Page images and extracted text:
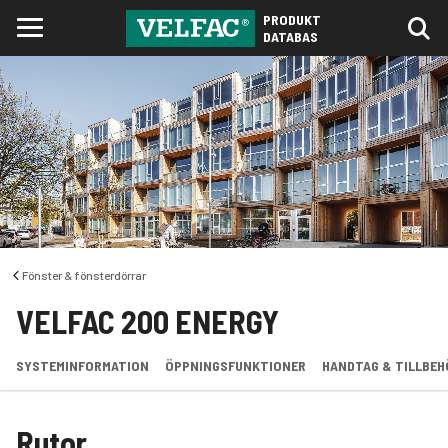
PRODUKT
DATABAS
Fönster & fönsterdörrar
VELFAC 200 ENERGY
SYSTEMINFORMATION
ÖPPNINGSFUNKTIONER
HANDTAG & TILLBEH
Rutor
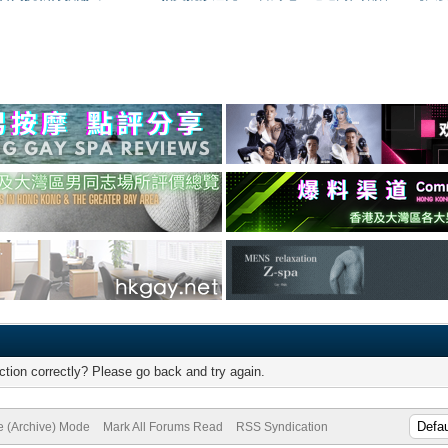
tion correctly? Please go back and try again.
te (Archive) Mode
Mark All Forums Read
RSS Syndication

Aim of the task:
An exact, image-free transcription of all the records above is needed.

Answer space:
PRODUKT
DATABAS
Fönster & fönsterdörrar
VELFAC 200 ENERGY
SYSTEMINFORMATION
ÖPPNINGSFUNKTIONER
HANDTAG & TILLBEH
Rutor
tion correctly? Please go back and try again.
te (Archive) Mode
Mark All Forums Read
RSS Syndication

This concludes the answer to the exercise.